Let us turn to Shakespeare for guidance to describe the predicament in which Australia’s prime minister, Malcolm Turnbull, finds himself in his interactions with a bullying American president, damned if he does and damned if he doesn’t.
Neither a borrower nor a lender be,
For loan oft loses both itself and friend,
And borrowing dulls the edge of husbandry.
– Hamlet Act 1, Scene 3.
In one of Shakespeare’s most oft-quoted passages Polonius is providing his son, Laertes, with some advice before he embarks for the bright lights of Paris.
It might be a stretch to compare Turnbull and the hot-headed Laertes; he is more like Hamlet in his indecision, it might be said. But in a transactional space he has placed his government in an invidious position by outsourcing a domestic political conundrum.
Neither a borrower nor lender be …
The Trump administration may well honour an agreement struck with the previous Obama administration in its lame-duck phase to take up to 1,250 refugees from Nauru and Manus Island. But the question will remain: will the diplomatic aggravation and reputational damage to leader and country have been worth it?
Turnbull’s spokespeople have been assiduous in their efforts to persuade us that an Australian prime minister stood up to the bully in the White House, and that rather than suffering a humiliating rebuff he gave a good account of himself.

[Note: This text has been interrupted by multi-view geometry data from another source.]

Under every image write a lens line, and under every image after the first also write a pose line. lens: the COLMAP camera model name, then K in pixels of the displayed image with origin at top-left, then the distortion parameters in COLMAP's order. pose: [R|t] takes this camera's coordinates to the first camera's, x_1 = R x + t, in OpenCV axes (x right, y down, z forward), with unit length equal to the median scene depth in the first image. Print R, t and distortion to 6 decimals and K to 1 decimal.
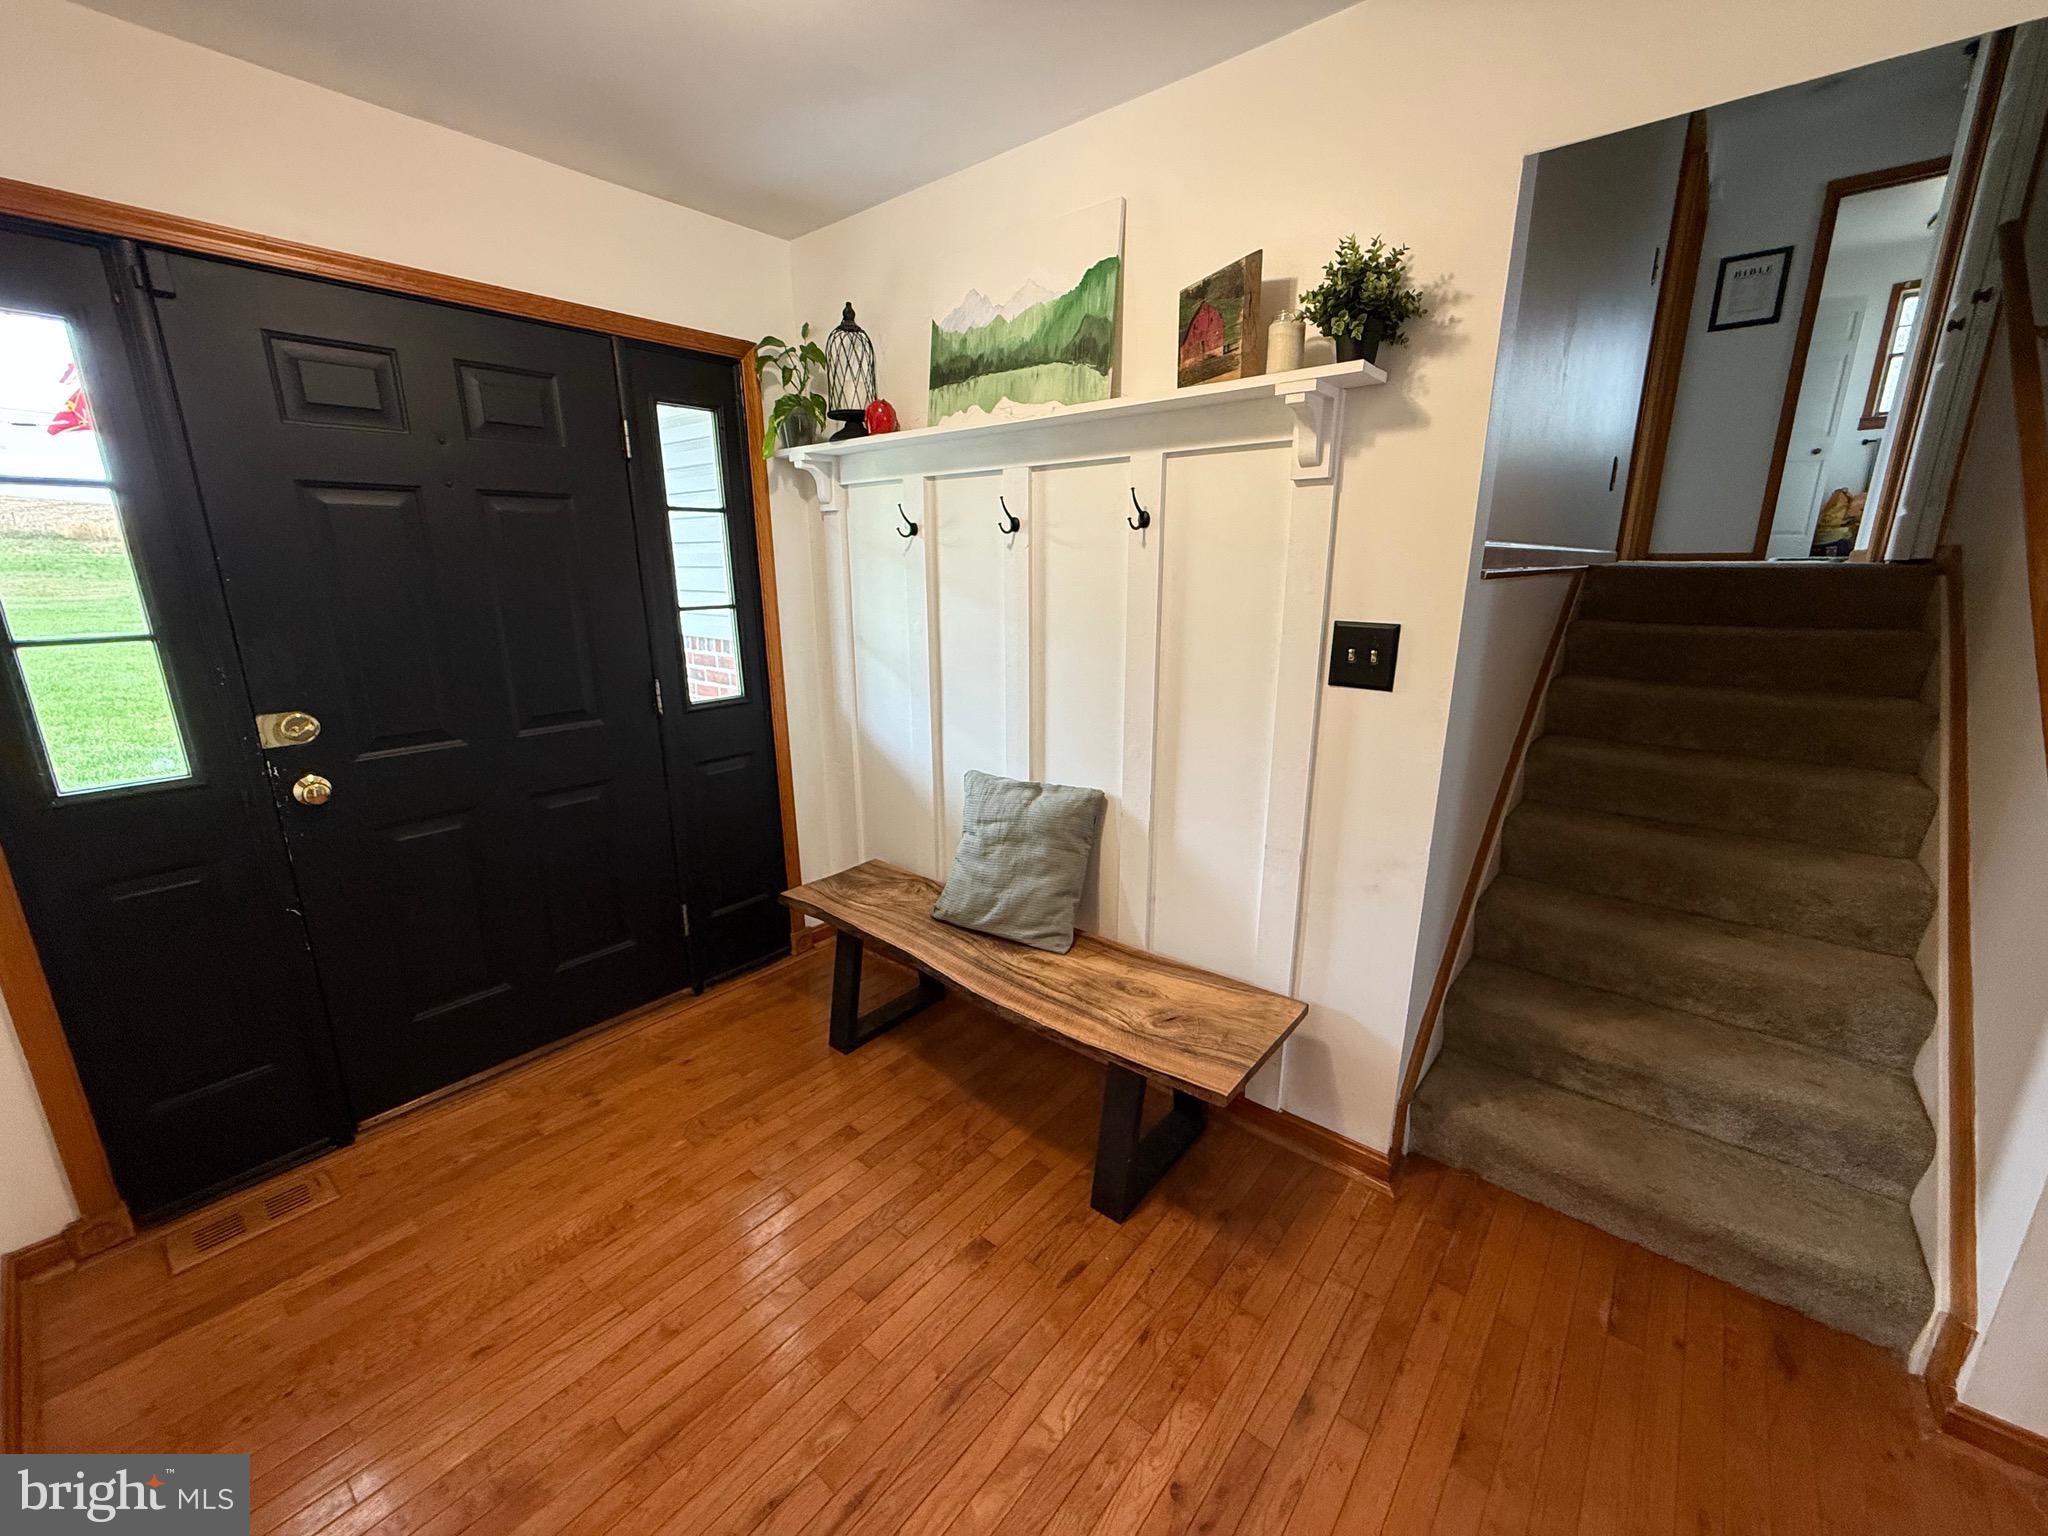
lens RADIAL K [[814.0, 0, 1010.2], [0, 814.0, 775.7], [0, 0, 1]] dist [-0.002067, -0.000223]
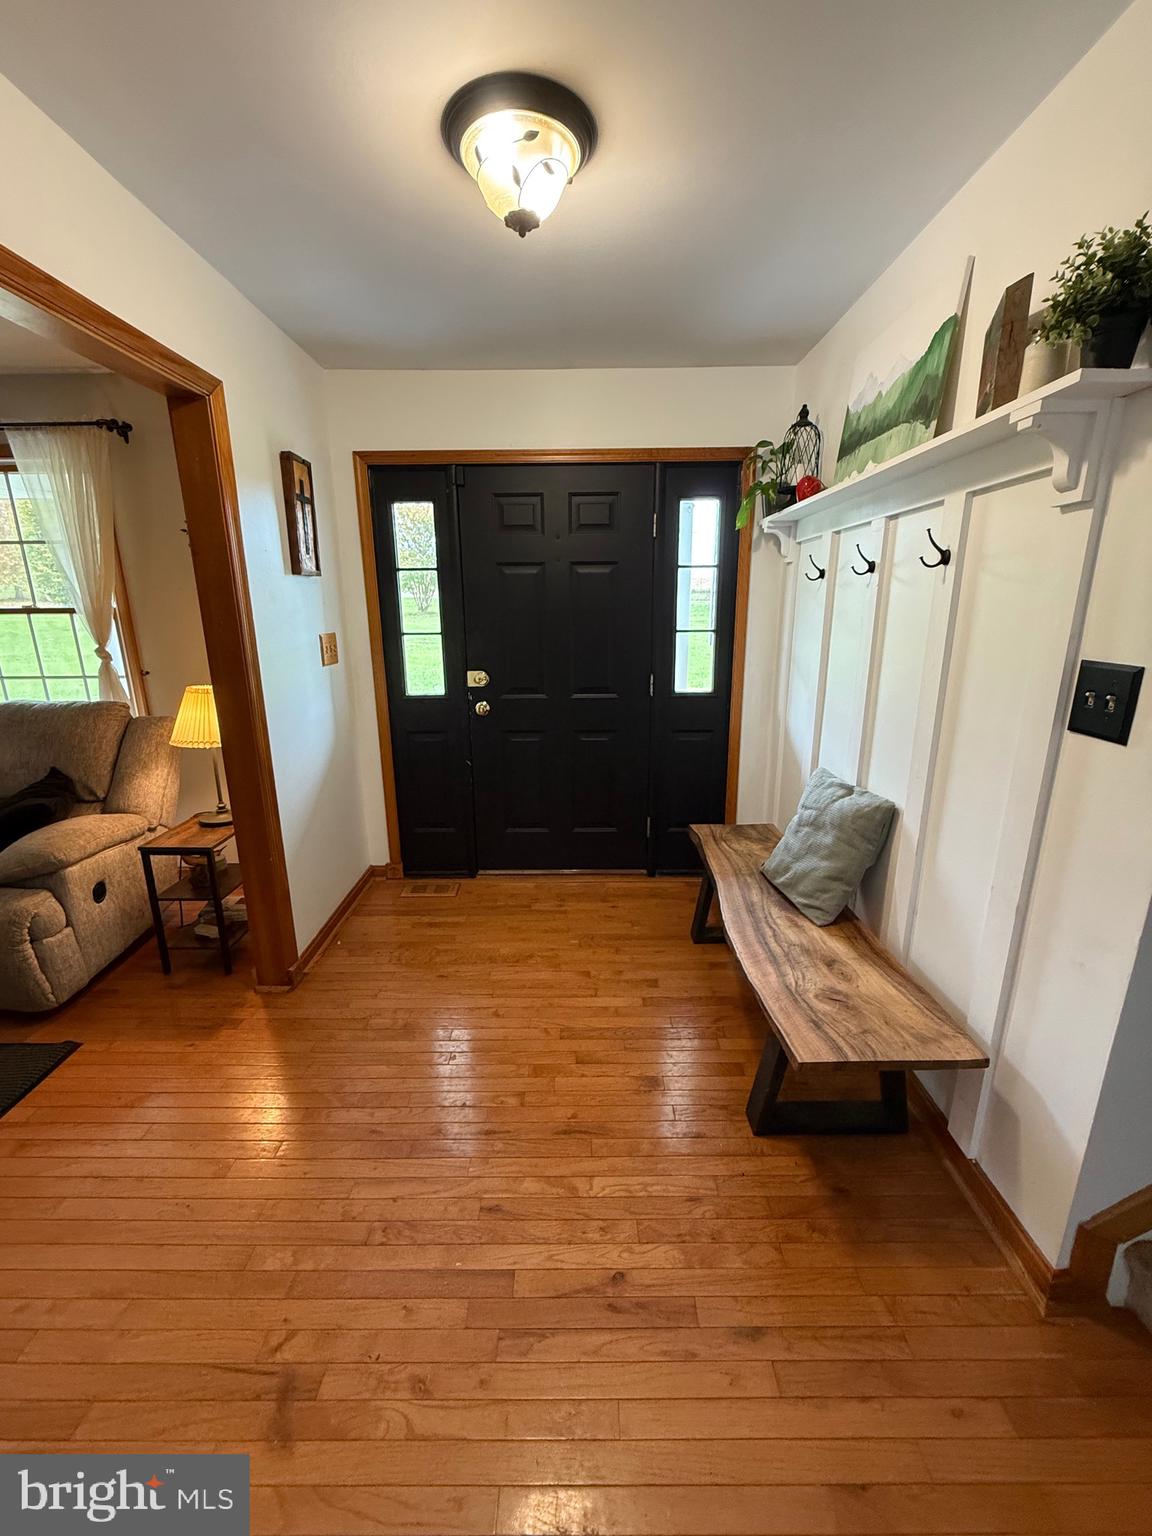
lens RADIAL K [[610.5, 0, 576.0], [0, 610.5, 768.0], [0, 0, 1]] dist [-0.002067, -0.000223]
pose [[0.640090, 0.196956, -0.742626, 0.481916], [-0.192879, 0.976822, 0.092820, -0.023934], [0.743695, 0.083824, 0.663243, 0.124784]]
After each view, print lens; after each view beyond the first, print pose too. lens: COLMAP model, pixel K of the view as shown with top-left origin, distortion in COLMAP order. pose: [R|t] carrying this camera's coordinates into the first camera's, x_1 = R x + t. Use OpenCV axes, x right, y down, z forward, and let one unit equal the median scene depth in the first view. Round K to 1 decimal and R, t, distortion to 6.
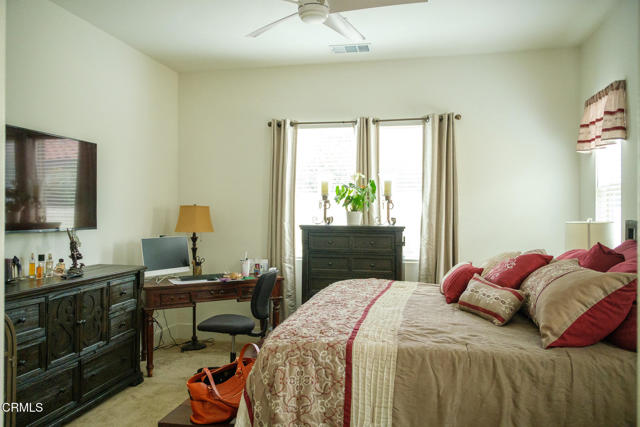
lens RADIAL K [[494.8, 0, 319.4], [0, 494.8, 213.3], [0, 0, 1]] dist [0.014557, -0.002271]
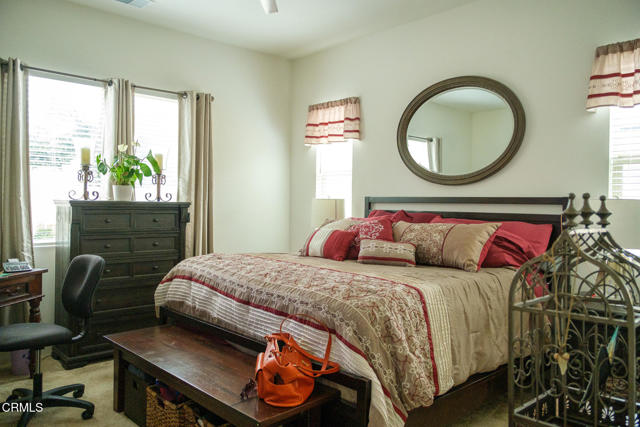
lens RADIAL K [[494.8, 0, 319.6], [0, 494.8, 211.8], [0, 0, 1]] dist [0.014557, -0.002271]
pose [[0.573541, -0.011680, 0.819094, -0.449182], [-0.008208, 0.999766, 0.020003, 0.021944], [-0.819136, -0.018196, 0.573311, 0.207460]]
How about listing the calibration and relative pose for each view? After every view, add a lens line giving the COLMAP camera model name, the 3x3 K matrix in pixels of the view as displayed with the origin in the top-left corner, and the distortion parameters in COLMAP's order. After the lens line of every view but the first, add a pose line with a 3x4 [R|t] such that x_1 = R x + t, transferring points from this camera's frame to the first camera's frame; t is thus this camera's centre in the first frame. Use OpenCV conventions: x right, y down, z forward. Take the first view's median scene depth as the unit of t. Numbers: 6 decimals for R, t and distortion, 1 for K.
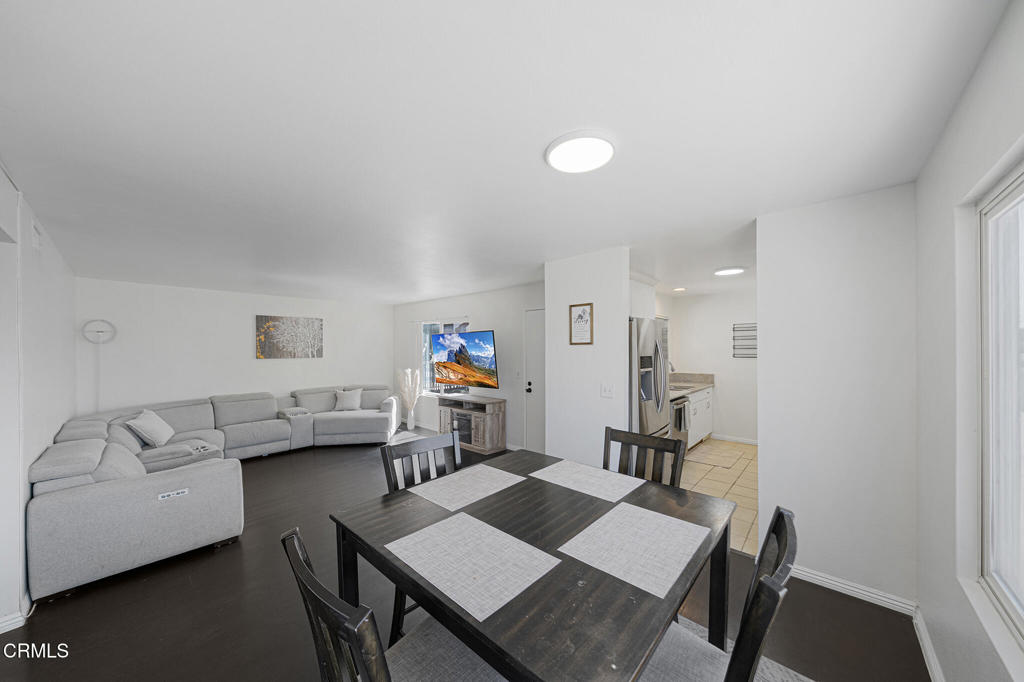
lens RADIAL K [[356.4, 0, 510.5], [0, 356.4, 350.7], [0, 0, 1]] dist [0.000825, 0.000039]
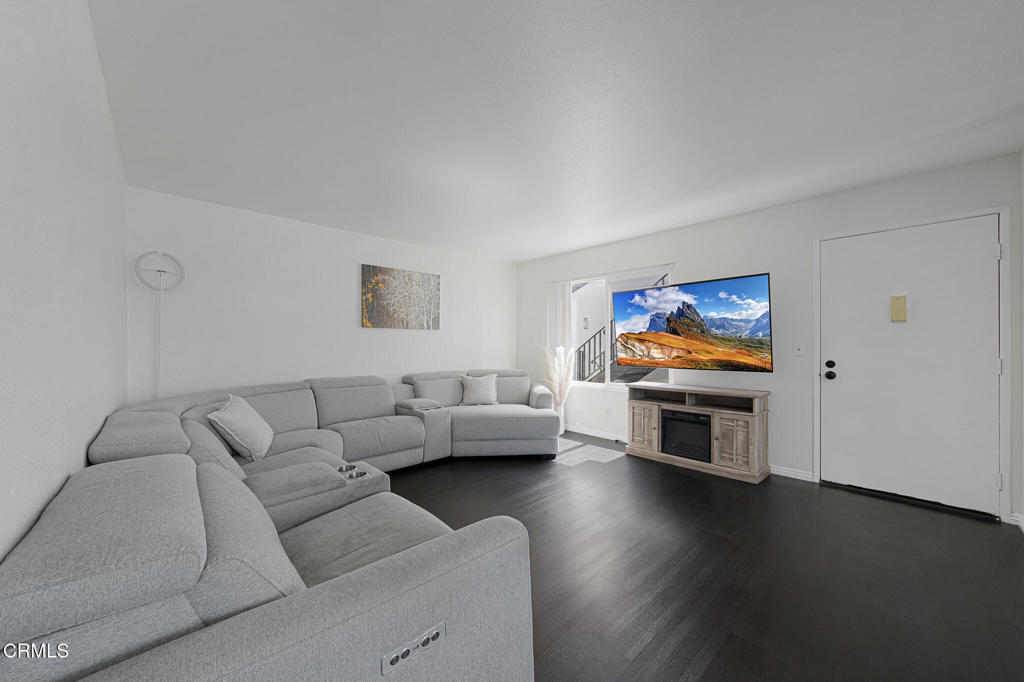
lens RADIAL K [[379.3, 0, 512.0], [0, 379.3, 341.0], [0, 0, 1]] dist [-0.000525, -0.000015]
pose [[0.997123, 0.006256, -0.075544, -0.387458], [-0.007385, 0.999865, -0.014672, 0.061692], [0.075442, 0.015188, 0.997034, 0.305904]]
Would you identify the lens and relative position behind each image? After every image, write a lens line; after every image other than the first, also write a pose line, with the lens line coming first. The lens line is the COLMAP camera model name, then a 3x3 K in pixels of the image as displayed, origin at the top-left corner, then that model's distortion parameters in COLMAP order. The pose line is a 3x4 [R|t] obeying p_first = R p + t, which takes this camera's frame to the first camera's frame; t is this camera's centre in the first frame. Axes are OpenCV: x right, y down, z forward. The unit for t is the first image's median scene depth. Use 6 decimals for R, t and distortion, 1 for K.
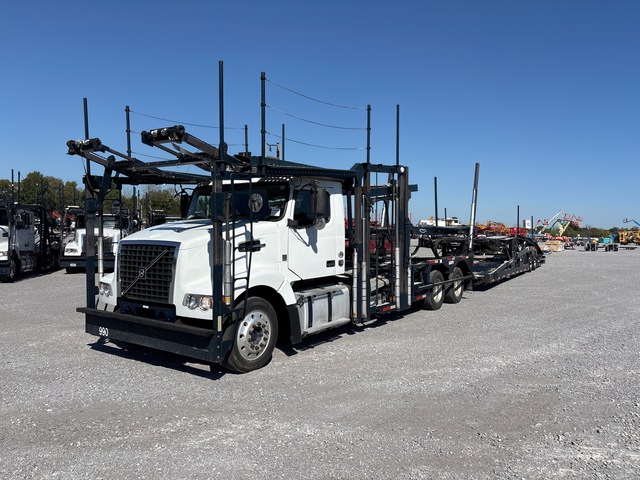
lens RADIAL K [[473.9, 0, 319.4], [0, 473.9, 242.6], [0, 0, 1]] dist [0.059053, -0.013732]
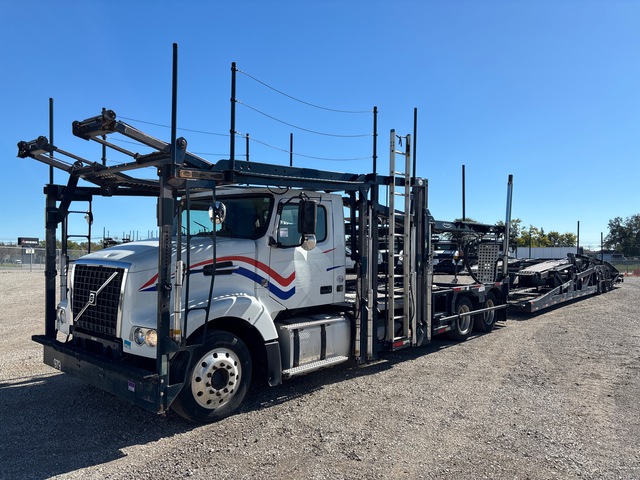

That may be true, as far as it goes. But the point is, we should never have been in a position in the first place where we were relying on America’s good graces to salve an Australian domestic political problem at a moment when an American election was being fought on the refugee issue.
Let’s repeat: a deal of questionable probity was struck with an outgoing American administration in contradiction with the policy impulses of an incoming replacement.
No purpose is served now by arguing that few expected Donald Trump to prevail. That is one argument you cannot take to the bank.
If there is a reasonable explanation for Trump’s behaviour towards a friend and ally it is that he is being asked to sanction an arrangement that is antagonistic towards policies on which he was elected.
Whoever dreamed up this slithery refugees-for-politics arrangement in the prime minister’s office, or that of the immigration minister or the foreign minister, should be held to account for placing Australia’s reputation in hoc to an administration untethered form normal diplomatic niceities.
This proposed refugees-for-politics transaction might be characterised as an attempted end run around various United Nations refugee conventions.
My colleague at The Conversation, Michelle Grattan, has suggested that Turnbull cut his losses, tell Trump the deal is off, and offer those incarcerated on Nauru and Manus a “one-off” amnesty to come to Australia.
If Labor had the guts it would support such a course. But its position is even less principled than that of the government, if that is possible.
Labor both criticises its implementation and runs dead on such a transaction at the same time. This puts it in the position, discreditably, of both borrower and lender in this argument.
None of this is to suggest border controls be loosened, or that measures in place to counter unauthorised arrivals be relaxed. It is simply an argument to deal with an existing problem that has caused enormous rancour in Australia, and one that could be resolved if separated from politics.
Unfortunately, and in the case of a government bereft of an appealing political narrative, the “stop the boats” refugee mantra provides a port in a storm, it might be observed.
This brings us to the broader question of how countries like Australia might deal with a White House like no other in living memory.
If it is any comfort to Turnbull in his mendicant state as far as the refugee deal is concerned, leaders of comparable countries like Canada are faced with the same dilemma, and it is this. To what extent does Turnbull, or Justin Trudeau of Canada, or Angela Merkel of Germany, or Theresa May of Britain, assert their country’s values and at the same time criticise Trump at a moment when America’s own values are being trashed?
Trudeau perhaps provides the better model for an Australian prime minister seeking guidance about how to deal with the Trump phenomenon. Inside and outside the Canadian parliament, Trudeau has avoided direct criticism of the Trump administration, but he has made his views known via social media.
No such public sentiments have emanated from an Australian prime minister hostage to his party’s unsentimental refugee policy, and a supplicant on the issue to a new American administration.
For her part, Merkel did not dissemble, as might be expected, and in contrast to others, including Turnbull. Her spokesman said:
The chancellor regrets the US government’s entry ban against refugees and citizens of certain countries. She is convinced that the necessary decisive battle against terrorism does not justify a general suspicion against people of a certain origin and a certain religion.
Finally, a word about the Battle of Hamel, of July 4, 1918. In the welter of words written about the Trump-Turnbull contretemps, in which an American president allegedly hung up on an Australian prime minister, much has been made of Australia having been America’s most steadfast ally from the first world war on.
It is true that American troops served alongside Australians under the command of then Lieutenant General John Monash. But it is also the case America’s commander, General John J. Pershing, whittled back American involvement on the ground for operational reasons.
In the end, a relatively small number of American soldiers were involved in what proved to be a successful operation in efforts to defeat the German army on the River Somme.
Like the reduced American commitment at Hamel, a Trump administration may seek to minimise its intake of refugees in what has proved to be an exercise in Australian diplomacy that has brought little credit to those involved.